Never kept rats but I would highly recommend the flying saucer ones for any relevant rodents. Really silent (unless they have pushed it against a wall) and pretty much 100% safe, tail and limb friendly and the large size is probably about right for your needs - they take up a little more space but a rats cage should be nice and big to begin with.


safety before beauty!


----------



## roostarr (Jan 27, 2009)

morning-star said:


> Never kept rats but I would highly recommend the flying saucer ones for any relevant rodents. Really silent (unless they have pushed it against a wall) and pretty much 100% safe, tail and limb friendly and the large size is probably about right for your needs - they take up a little more space but a rats cage should be nice and big to begin with.
> 
> 
> safety before beauty!


don't suppose you could take a photo of the underside of the base for me... trying to work out if it could be easily attached to something like a shelf or even modified so it could be attached to the side of the cage on some sort of platform like the metal chinchilla flying saucers i found a link for.


----------



## Kare (Mar 9, 2010)

I have a silent spinner for my hedgehog it is entirely perfect after two years bar a little rust on the stand (but then I live barely 500-600metres from the sea, so there tends to be rust on a fair number of things here) I would always have one of those

The satellite wheels are good, the little white caps the base sits in are a pain for falling out and getting lost if the animal knocks it over, which my syrians do about fortnightly. I did have a group of robo hamsters get stuck under the base and suffocate. Where I had placed it was on the substrate, I think they could dig under it to make a tiny hamster size tunnel in, but then they tidied up in there kicking out the substrate and the base lowered to the cage floor and they were trapped. Not a recommendation against them, but definitely think when you put it in and place it on the base, not on top of substrate.


----------



## Kelly88 (Apr 17, 2009)

I have a flying saucer for my mice, fantastic wheel but it drives me insane.

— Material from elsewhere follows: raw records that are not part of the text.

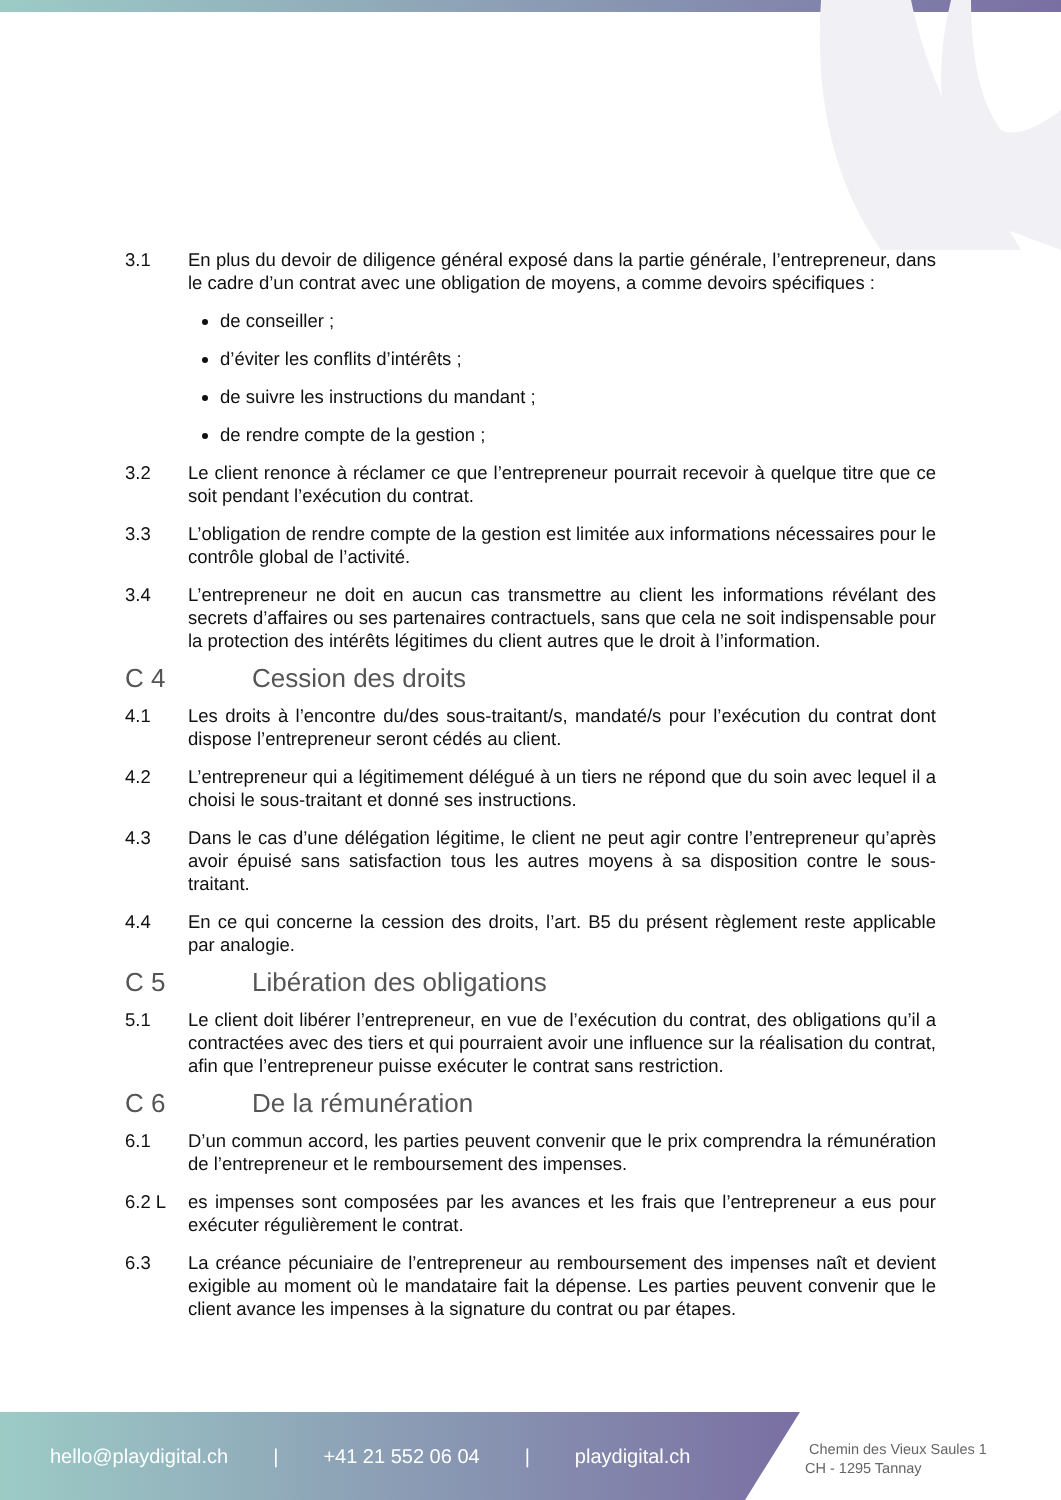3.1 En plus du devoir de diligence général exposé dans la partie générale, l’entrepreneur, dans le cadre d’un contrat avec une obligation de moyens, a comme devoirs spécifiques :
de conseiller ;
d’éviter les conflits d’intérêts ;
de suivre les instructions du mandant ;
de rendre compte de la gestion ;
3.2 Le client renonce à réclamer ce que l’entrepreneur pourrait recevoir à quelque titre que ce soit pendant l’exécution du contrat.
3.3 L’obligation de rendre compte de la gestion est limitée aux informations nécessaires pour le contrôle global de l’activité.
3.4 L’entrepreneur ne doit en aucun cas transmettre au client les informations révélant des secrets d’affaires ou ses partenaires contractuels, sans que cela ne soit indispensable pour la protection des intérêts légitimes du client autres que le droit à l’information.
C 4 Cession des droits
4.1 Les droits à l’encontre du/des sous-traitant/s, mandaté/s pour l’exécution du contrat dont dispose l’entrepreneur seront cédés au client.
4.2 L’entrepreneur qui a légitimement délégué à un tiers ne répond que du soin avec lequel il a choisi le sous-traitant et donné ses instructions.
4.3 Dans le cas d’une délégation légitime, le client ne peut agir contre l’entrepreneur qu’après avoir épuisé sans satisfaction tous les autres moyens à sa disposition contre le sous-traitant.
4.4 En ce qui concerne la cession des droits, l’art. B5 du présent règlement reste applicable par analogie.
C 5 Libération des obligations
5.1 Le client doit libérer l’entrepreneur, en vue de l’exécution du contrat, des obligations qu’il a contractées avec des tiers et qui pourraient avoir une influence sur la réalisation du contrat, afin que l’entrepreneur puisse exécuter le contrat sans restriction.
C 6 De la rémunération
6.1 D’un commun accord, les parties peuvent convenir que le prix comprendra la rémunération de l’entrepreneur et le remboursement des impenses.
6.2 L es impenses sont composées par les avances et les frais que l’entrepreneur a eus pour exécuter régulièrement le contrat.
6.3 La créance pécuniaire de l’entrepreneur au remboursement des impenses naît et devient exigible au moment où le mandataire fait la dépense. Les parties peuvent convenir que le client avance les impenses à la signature du contrat ou par étapes.
hello@playdigital.ch | +41 21 552 06 04 | playdigital.ch
Chemin des Vieux Saules 1
CH - 1295 Tannay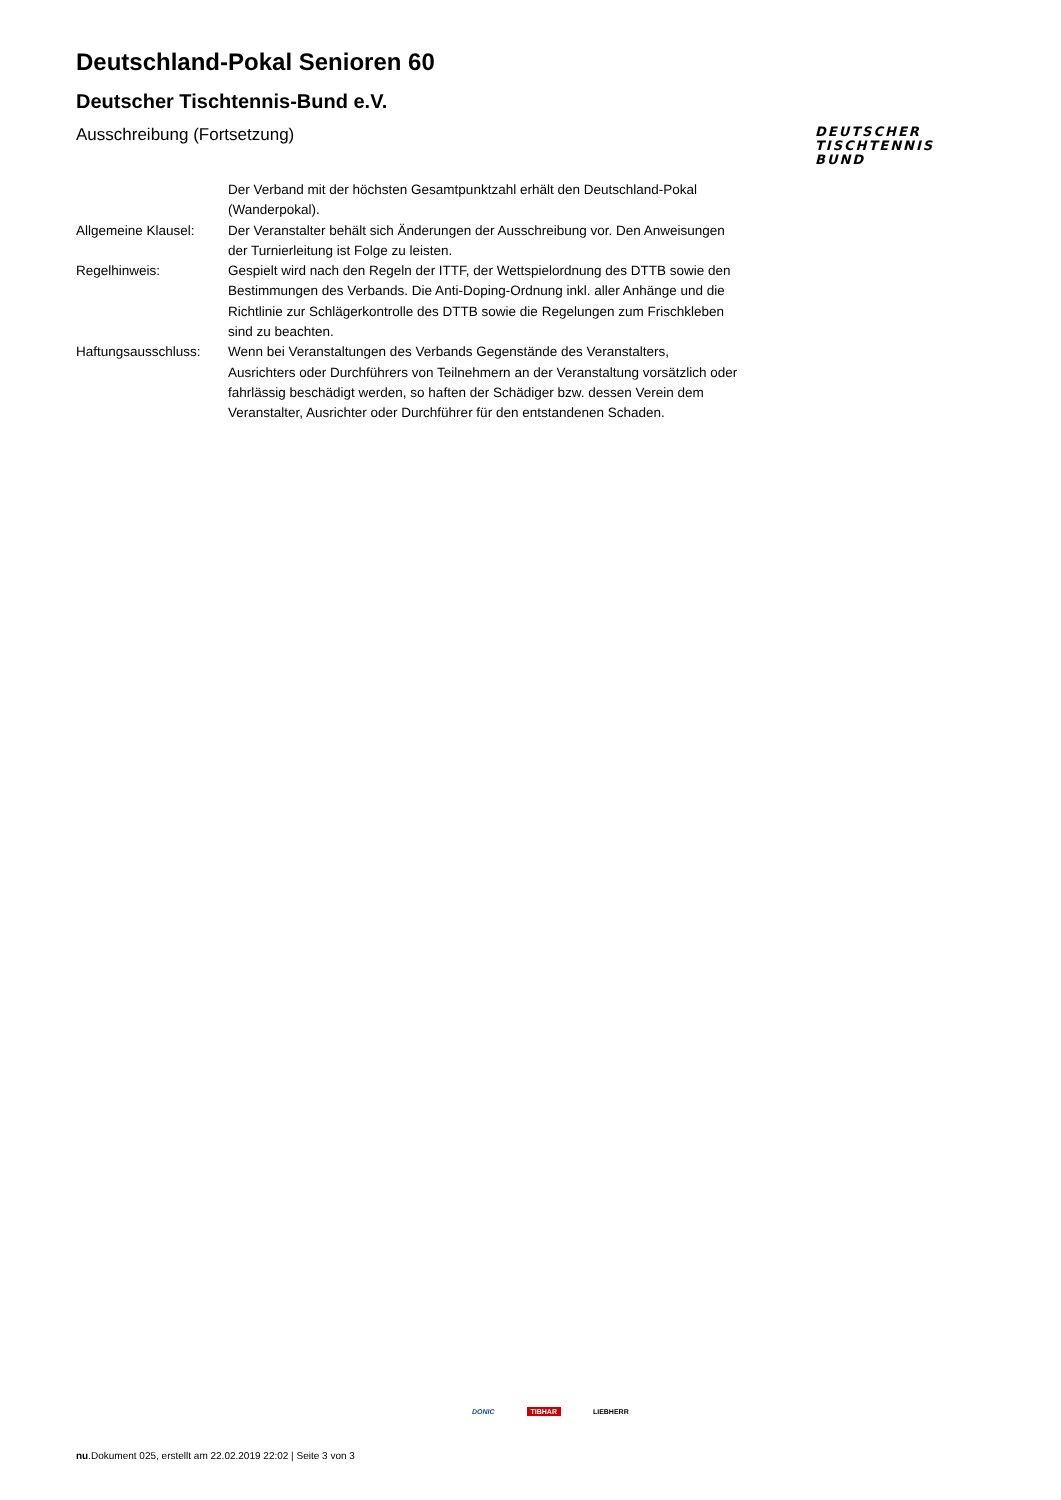Deutschland-Pokal Senioren 60
Deutscher Tischtennis-Bund e.V.
Ausschreibung (Fortsetzung)
DEUTSCHER
TISCHTENNIS
BUND
| | Der Verband mit der höchsten Gesamtpunktzahl erhält den Deutschland-Pokal (Wanderpokal). |
| Allgemeine Klausel: | Der Veranstalter behält sich Änderungen der Ausschreibung vor. Den Anweisungen der Turnierleitung ist Folge zu leisten. |
| Regelhinweis: | Gespielt wird nach den Regeln der ITTF, der Wettspielordnung des DTTB sowie den Bestimmungen des Verbands. Die Anti-Doping-Ordnung inkl. aller Anhänge und die Richtlinie zur Schlägerkontrolle des DTTB sowie die Regelungen zum Frischkleben sind zu beachten. |
| Haftungsausschluss: | Wenn bei Veranstaltungen des Verbands Gegenstände des Veranstalters, Ausrichters oder Durchführers von Teilnehmern an der Veranstaltung vorsätzlich oder fahrlässig beschädigt werden, so haften der Schädiger bzw. dessen Verein dem Veranstalter, Ausrichter oder Durchführer für den entstandenen Schaden. |
DONIC TIBHAR LIEBHERR
nu.Dokument 025, erstellt am 22.02.2019 22:02 | Seite 3 von 3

They push it into things so it makes a really annoying banging noise when they use it, & dig under it & tip it over all the time :bash:

If anyone knows a way to secure them into one place, please share :flrt:

If mice can make that much noise with it, I would imagine rats would make a right racket with one :L


----------



## Jaina_Organasolo (Jan 7, 2012)

Its a matter of money really. I have Chinchillas and they have metal flying saucers and they love them, the initial purchase price is high but they are safe and will last pretty much forever! There is a smaller size available. To buy in the UK, go to 
http://www.shelfridges.co.uk

If they are going to use it, its a good investment, and if they don't, they are easy to sell on. My 5 year old saucer is still going well despite one previous obsessive owner. lol.


----------



## JamesJ (Apr 12, 2008)

Saucers could probably be cable tied onto a wire floor ratty cage or you could screw it to a wooden base and then use screws with washers to attach it to the cage? The tops removable for cleaning so you wouldnt have to unscrew it to clean it


----------



## beckyj (Oct 13, 2011)

I have those Trixie wheels for my Syrians and they are too flimsy for rats. My rats have the SS and I don't find it at all noisy to be honest.


----------